Innsbruck –Es ist Wahlkampf, doch die schwarz-grüne Landesregierung hat versprochen, bis zum Schluss zu arbeiten. Und deshalb ist jetzt ein handfester Konflikt um ein Prestigeprojekt der Grünen ausgebrochen, das bereits 2014 im Zusammenhang mit der Kraftwerkserweiterung von Sellrain/Silz vereinbart wurde: eine kraftwerksfreie Zone am Inn. Dafür soll eine Tabustrecke zwischen Haiming und Kirchbichl ausgewiesen werden. Daran denkt der Koalitionspartner offenbar nicht mehr.
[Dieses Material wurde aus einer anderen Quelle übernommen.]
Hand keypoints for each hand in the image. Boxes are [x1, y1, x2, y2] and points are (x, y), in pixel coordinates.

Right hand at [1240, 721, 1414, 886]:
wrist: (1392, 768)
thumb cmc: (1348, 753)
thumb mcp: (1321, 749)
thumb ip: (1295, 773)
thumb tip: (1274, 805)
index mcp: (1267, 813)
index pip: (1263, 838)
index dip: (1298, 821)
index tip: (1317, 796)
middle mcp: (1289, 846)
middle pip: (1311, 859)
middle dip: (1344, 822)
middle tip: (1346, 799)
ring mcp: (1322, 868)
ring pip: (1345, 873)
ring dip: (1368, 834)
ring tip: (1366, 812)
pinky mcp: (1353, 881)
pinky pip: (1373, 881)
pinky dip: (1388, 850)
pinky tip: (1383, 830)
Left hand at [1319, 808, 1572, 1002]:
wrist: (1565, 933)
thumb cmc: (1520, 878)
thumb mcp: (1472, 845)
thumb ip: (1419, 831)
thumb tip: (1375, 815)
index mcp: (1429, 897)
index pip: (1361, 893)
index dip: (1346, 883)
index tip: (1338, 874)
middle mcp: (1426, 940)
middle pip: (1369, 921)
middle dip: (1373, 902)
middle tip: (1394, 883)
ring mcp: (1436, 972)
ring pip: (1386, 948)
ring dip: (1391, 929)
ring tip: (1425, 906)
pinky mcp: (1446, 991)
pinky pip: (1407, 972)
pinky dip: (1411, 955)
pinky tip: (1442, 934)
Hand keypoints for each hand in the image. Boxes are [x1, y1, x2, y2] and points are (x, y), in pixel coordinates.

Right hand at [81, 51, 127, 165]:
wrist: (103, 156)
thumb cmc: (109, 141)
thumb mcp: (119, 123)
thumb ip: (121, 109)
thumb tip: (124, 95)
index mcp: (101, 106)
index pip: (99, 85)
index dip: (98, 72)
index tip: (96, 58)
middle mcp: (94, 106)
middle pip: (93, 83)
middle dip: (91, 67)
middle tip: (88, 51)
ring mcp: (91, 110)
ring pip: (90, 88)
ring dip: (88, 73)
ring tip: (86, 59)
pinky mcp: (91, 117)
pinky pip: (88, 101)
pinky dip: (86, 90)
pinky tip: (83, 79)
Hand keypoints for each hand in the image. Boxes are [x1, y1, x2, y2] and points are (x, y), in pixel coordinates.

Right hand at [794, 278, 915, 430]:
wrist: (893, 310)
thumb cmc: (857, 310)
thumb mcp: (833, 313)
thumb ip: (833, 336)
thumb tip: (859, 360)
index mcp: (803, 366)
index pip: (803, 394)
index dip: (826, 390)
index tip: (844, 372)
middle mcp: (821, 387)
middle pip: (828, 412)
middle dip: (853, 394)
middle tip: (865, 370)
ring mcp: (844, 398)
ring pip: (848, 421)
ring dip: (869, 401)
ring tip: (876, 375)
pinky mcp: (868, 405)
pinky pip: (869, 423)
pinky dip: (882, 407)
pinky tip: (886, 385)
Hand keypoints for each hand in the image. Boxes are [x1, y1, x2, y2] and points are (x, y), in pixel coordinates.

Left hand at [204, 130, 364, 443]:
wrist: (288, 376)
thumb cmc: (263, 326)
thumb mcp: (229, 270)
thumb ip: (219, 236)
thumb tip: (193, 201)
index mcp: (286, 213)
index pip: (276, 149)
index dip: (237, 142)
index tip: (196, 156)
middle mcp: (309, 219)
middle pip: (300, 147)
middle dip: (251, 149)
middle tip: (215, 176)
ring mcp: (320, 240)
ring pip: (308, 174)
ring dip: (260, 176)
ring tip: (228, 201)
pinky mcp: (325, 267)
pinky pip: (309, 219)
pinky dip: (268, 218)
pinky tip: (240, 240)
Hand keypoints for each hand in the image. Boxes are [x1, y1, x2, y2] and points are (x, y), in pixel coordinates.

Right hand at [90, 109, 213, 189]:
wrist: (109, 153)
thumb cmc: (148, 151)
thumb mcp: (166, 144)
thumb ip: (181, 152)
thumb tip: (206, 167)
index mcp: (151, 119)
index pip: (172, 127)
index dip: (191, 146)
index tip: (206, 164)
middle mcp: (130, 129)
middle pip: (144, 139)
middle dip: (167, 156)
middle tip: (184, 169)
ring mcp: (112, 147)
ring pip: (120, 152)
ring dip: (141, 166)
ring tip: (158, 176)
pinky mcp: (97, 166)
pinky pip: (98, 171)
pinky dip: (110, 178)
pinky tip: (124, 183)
Doch für die Nummer zwei der Grünen und aktuellen Klubchef Gebi Mair geht es mittlerweile um mehr. Weil die ÖVP vor den Wahlen in der Umweltpolitik blockiere, würden sich im Wahlkampf die wahren Unterschiede zwischen den Parteien zeigen. „Es gibt die Umweltfighter für die Tiroler Natur und jene, die dazu nicht bereit sind“, übt er scharfe Kritik am bisherigen Koalitionspartner.